Burnout and dropout among medical students have significant personal, psychological, and financial implications. These include emotional distress, health-related issues, and the loss of valuable time, financial resources, and institutional investment. Moreover, burnout is closely linked to increased dropout intentions, which carry both educational and economic repercussions. Student dropout is also regarded as a key indicator of institutional quality in higher education35.

This study is the first to explore factors associated with school engagement and student burnout. However, the generalizability of this study might be limited due to the collection of samples from a single university. In addition, the number of students enrolled in some colleges was very limited, which did not allow the study to include an equal proportion of students from each college. As it is a cross-sectional study, causal relationships could not be established. Additionally, the use of convenience sampling may have excluded students with higher burnout levels who chose not to participate. The reliance on a self-administered questionnaire also introduces the potential for recall and social desirability bias.

In conclusion, a limited level of school engagement and a high level of student burnout were observed among the study sample. Several factors were linked to school engagement and student burnout including program duration, sex, academic performance, living status, and sleeping hours.
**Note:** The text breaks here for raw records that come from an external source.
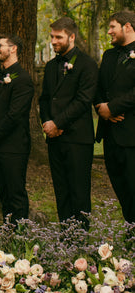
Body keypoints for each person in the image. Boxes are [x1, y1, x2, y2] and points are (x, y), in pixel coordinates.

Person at [39, 17, 97, 226]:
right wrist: (48, 123)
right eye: (52, 37)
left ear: (71, 37)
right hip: (54, 138)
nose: (53, 41)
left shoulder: (87, 64)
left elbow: (83, 100)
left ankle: (80, 236)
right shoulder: (50, 66)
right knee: (61, 190)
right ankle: (65, 234)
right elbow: (45, 99)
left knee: (79, 191)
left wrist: (58, 124)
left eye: (58, 37)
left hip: (78, 138)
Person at [0, 34, 34, 223]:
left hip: (14, 146)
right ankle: (8, 230)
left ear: (13, 49)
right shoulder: (0, 78)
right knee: (3, 191)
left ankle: (20, 232)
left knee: (15, 192)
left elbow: (15, 115)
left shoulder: (23, 79)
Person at [95, 10, 135, 222]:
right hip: (110, 135)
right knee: (121, 189)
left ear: (127, 26)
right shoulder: (109, 56)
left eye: (112, 27)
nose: (109, 31)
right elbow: (98, 87)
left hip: (132, 134)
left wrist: (114, 107)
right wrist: (102, 109)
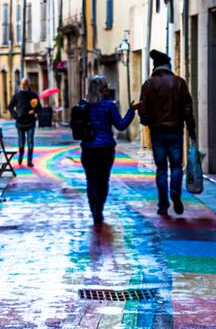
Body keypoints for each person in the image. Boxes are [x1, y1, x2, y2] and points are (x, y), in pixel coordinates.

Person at [137, 49, 197, 217]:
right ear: (168, 65)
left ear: (155, 66)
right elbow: (187, 108)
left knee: (161, 168)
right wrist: (191, 129)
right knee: (177, 166)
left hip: (157, 132)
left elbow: (143, 109)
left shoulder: (149, 84)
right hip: (175, 130)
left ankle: (163, 203)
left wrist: (148, 122)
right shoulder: (179, 82)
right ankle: (175, 192)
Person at [78, 76, 136, 226]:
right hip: (105, 149)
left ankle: (94, 211)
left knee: (91, 180)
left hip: (88, 148)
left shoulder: (83, 105)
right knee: (103, 180)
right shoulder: (109, 106)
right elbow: (121, 125)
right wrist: (132, 110)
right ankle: (100, 210)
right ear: (103, 89)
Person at [8, 77, 39, 168]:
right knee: (21, 144)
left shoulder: (33, 95)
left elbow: (38, 107)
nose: (22, 86)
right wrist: (15, 115)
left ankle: (29, 161)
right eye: (21, 84)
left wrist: (34, 111)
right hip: (20, 122)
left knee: (30, 143)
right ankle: (21, 157)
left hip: (30, 122)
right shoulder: (17, 96)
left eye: (24, 84)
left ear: (28, 85)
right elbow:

Interventions that aim to reduce student burnout should be tailored based on these factors. Future research should focus on testing approaches that help increase the level of school engagement and limit student burnout to enhance the quality of student’s learning experience and academic performance. Additionally, future research should explore the association between academic program outcomes with school engagement and student burnout.

Recommendation

Mitigating burnout requires a multifaceted approach grounded in the concept of student engagement and adaptation. Involvement in extracurricular activities—such as community service, music, and physical exercise—combined with emotionally supportive learning environments, fosters resilience. Teaching adaptive skills like problem-solving, emotional expression, and reflective thinking enhances coping capacity. Regular mental health assessments through academic advisory systems are essential to sustaining well-being across the educational trajectory13.

As still a critical demand for physicians within the national health system in Saudi Arabia, medical schools should prioritize the implementation of strategies targeting psychological predictors of student well-being. Promoting academic engagement is essential to reducing burnout and mitigating the risk of dropout intentions.